By Michael Smith, North American Correspondent, MedPage Today
Published: October 20, 2011
Reviewed by Robert Jasmer, MD; Associate Clinical Professor of Medicine, University of California, San Francisco and
Dorothy Caputo, MA, RN, BC-ADM, CDE, Nurse Planner
BOSTON — The value of childhood vaccination is less apparent to younger doctors than to their older counterparts, a researcher said here.
In a cross-sectional survey of 551 healthcare providers, more recent graduates were less likely to think that vaccines were efficacious, according to Saad Omer, MBBS, PhD, of Emory University in Atlanta.
They were also more likely to have doubts about the safety of some vaccines, Omer told reporters at the annual meeting of the Infectious Diseases Society of America.
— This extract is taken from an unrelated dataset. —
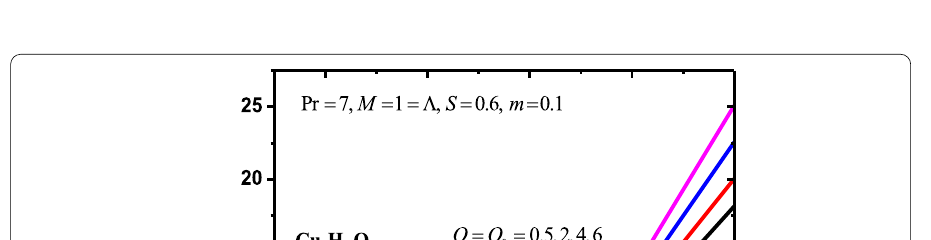
θ ′ ( 0 ) due to Re and Q −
Overall, however, the physicians who took part in the survey remained highly supportive of childhood vaccines, Omer told MedPage Today, with nearly 90% agreeing that vaccines are getting better and safer.
“What we picked up were relative differences – relative, subtle, but important differences,” he said.
The findings are significant because doctors are one of the most powerful influences on parental decisions about vaccination, he said.
They signal “a potentially important change in immunization beliefs in the new generation of providers, compared with their older counterparts,” he and co-author Michelle Mergler, MHS, of Johns Hopkins Bloomberg School of Public Health, argued in their poster presentation.